Non-equilibrium Phase-Ordering with a Global Conservation Law

TL;DR

This paper investigates non-equilibrium phase ordering in a quenched Ising model with global conservation laws, comparing infinite-range Kawasaki dynamics and the microcanonical Creutz algorithm, revealing different growth laws.

Contribution

It introduces the microcanonical Creutz algorithm as a better implementation of global conservation, restoring standard growth laws across temperatures.

Findings

Infinite-range Kawasaki dynamics leads to anomalous growth laws.

The microcanonical Creutz algorithm exhibits standard growth behavior.

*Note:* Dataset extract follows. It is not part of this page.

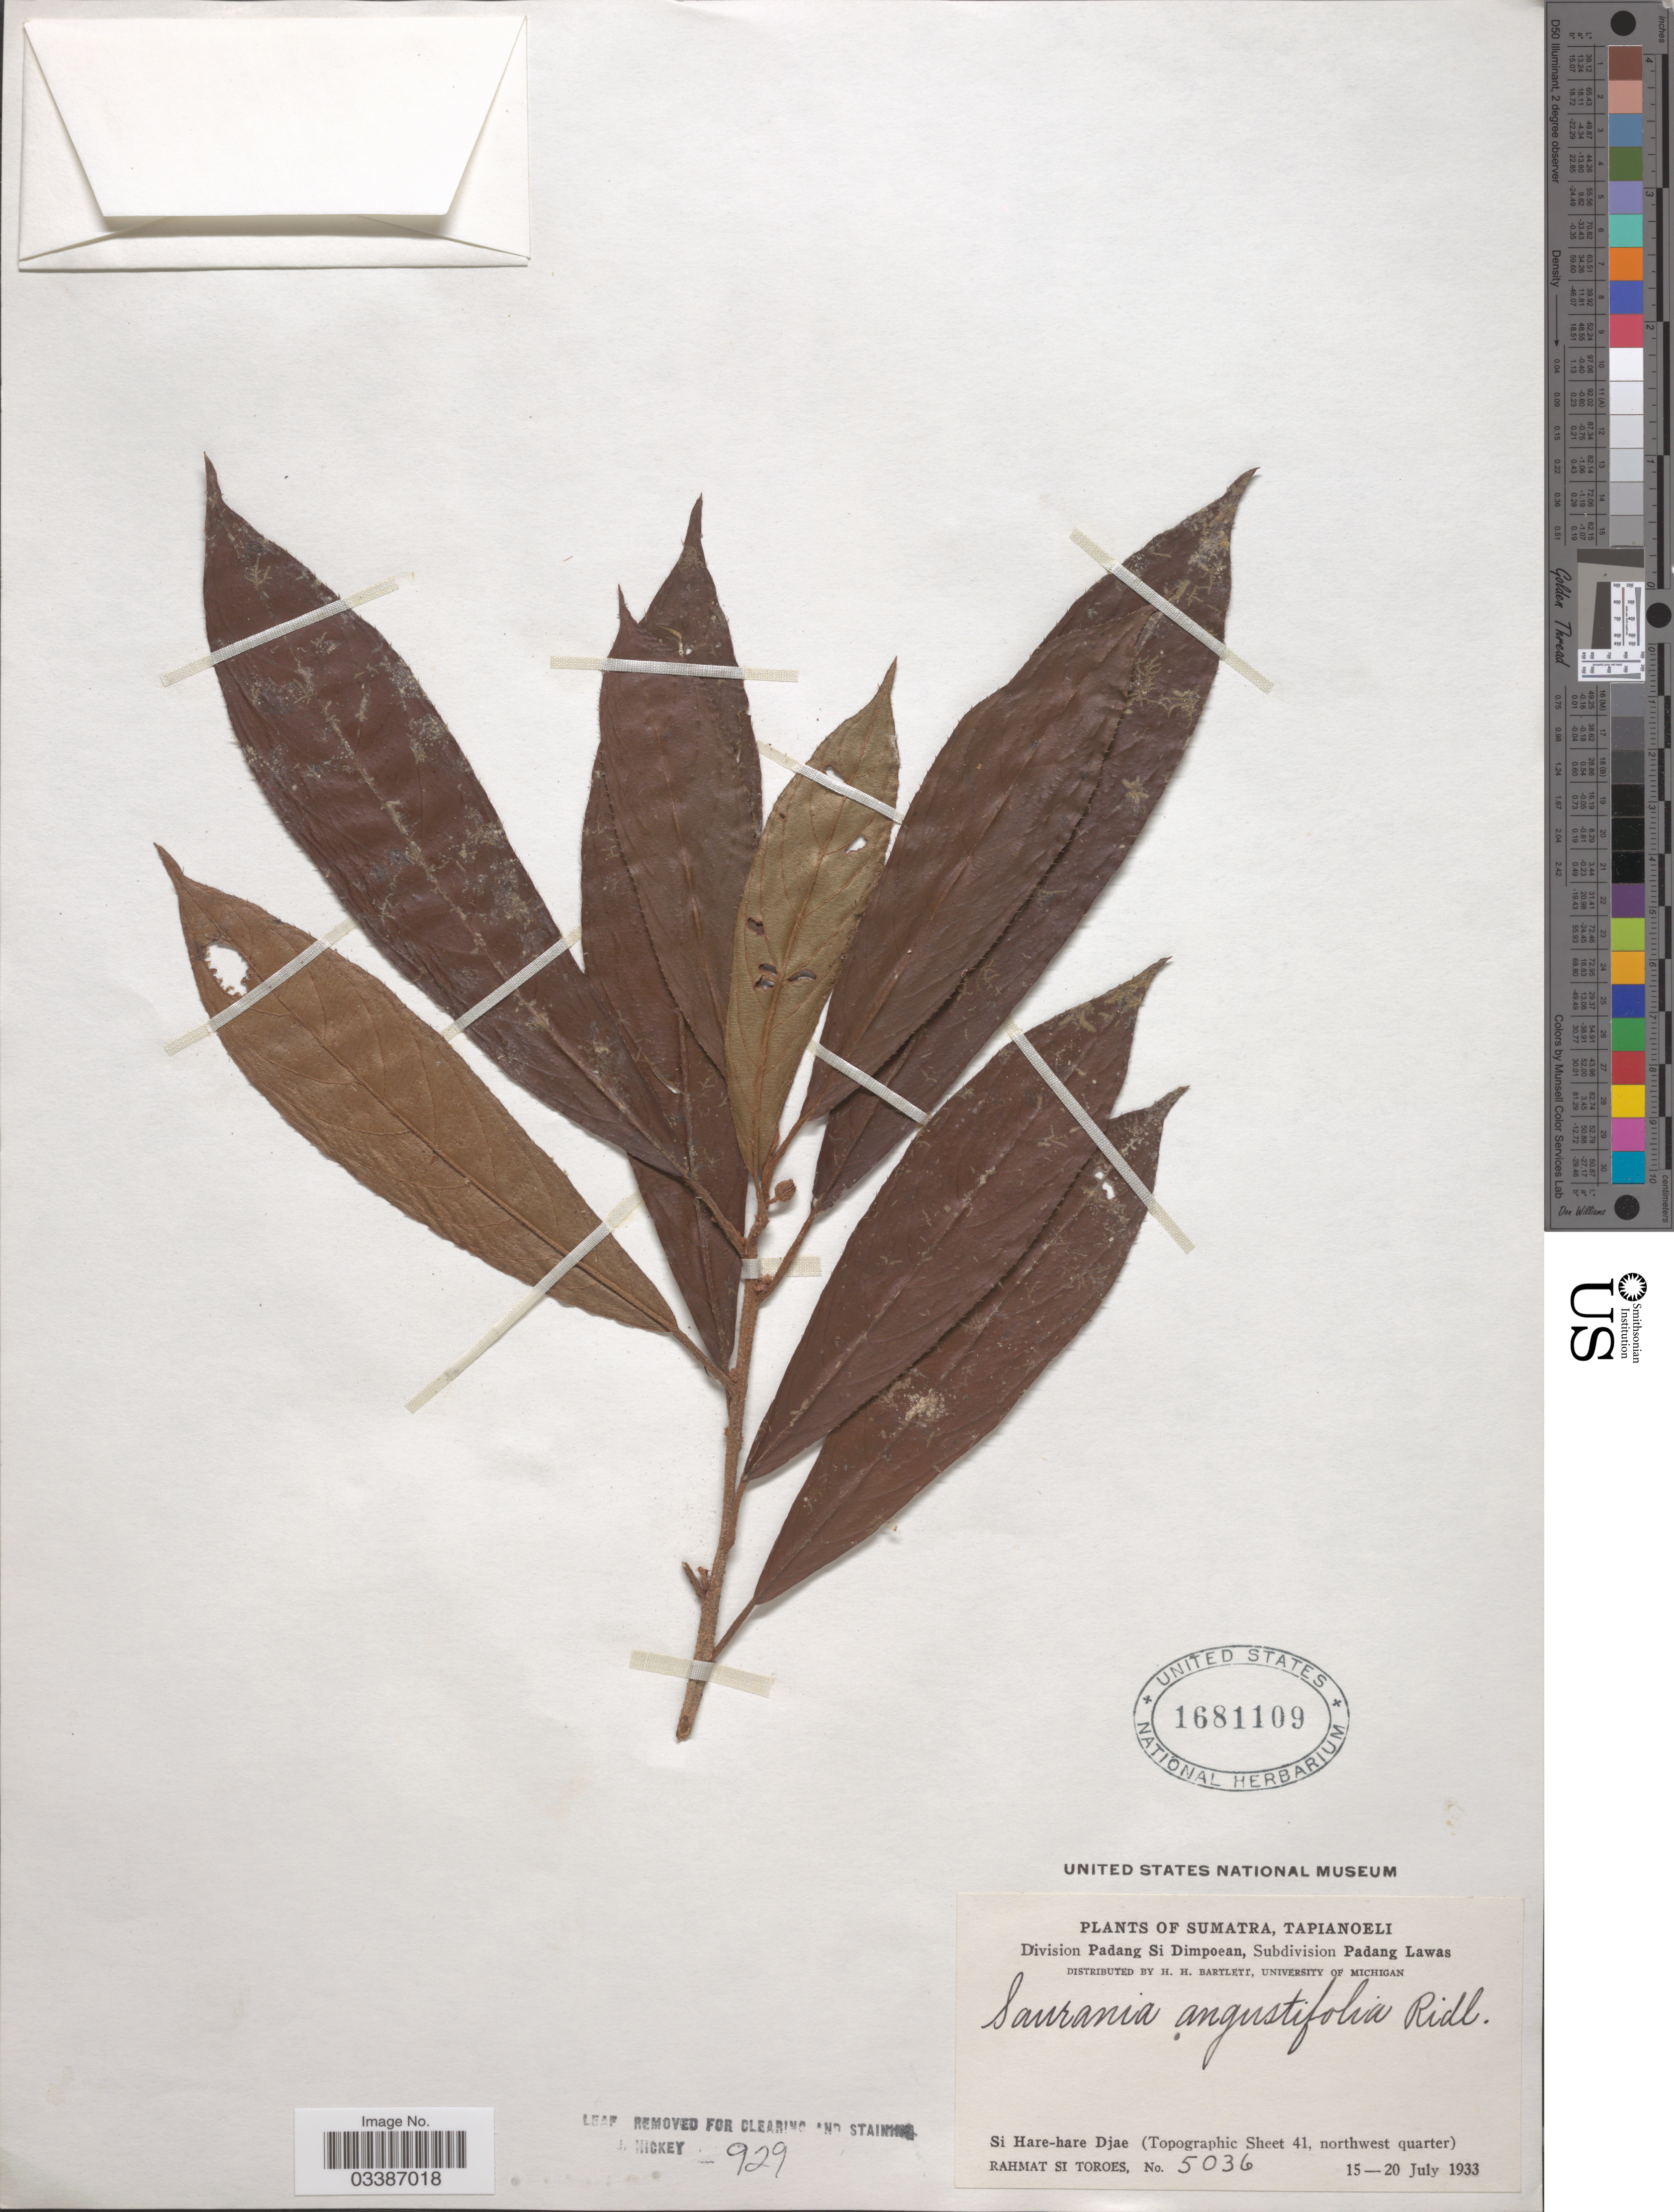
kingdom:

Energy transport mechanisms differ between the two methods.

Abstract

In all dimensions, infinite-range Kawasaki spin exchange in a quenched Ising model leads to an asymptotic length-scale $L \sim (\rho t)^{1/2} \sim t^{1/3}$ at $T=0$ because the kinetic coefficient is renormalized by the broken-bond density, $\rho \sim L^{-1}$. For $T>0$, activated kinetics recovers the standard asymptotic growth-law, $L \sim t^{1/2}$. However, at all temperatures, infinite-range energy-transport is allowed by the spin-exchange dynamics. A better implementation of global conservation, the microcanonical Creutz algorithm, is well behaved and exhibits the standard non-conserved growth law, $L \sim t^{1/2}$, at all temperatures.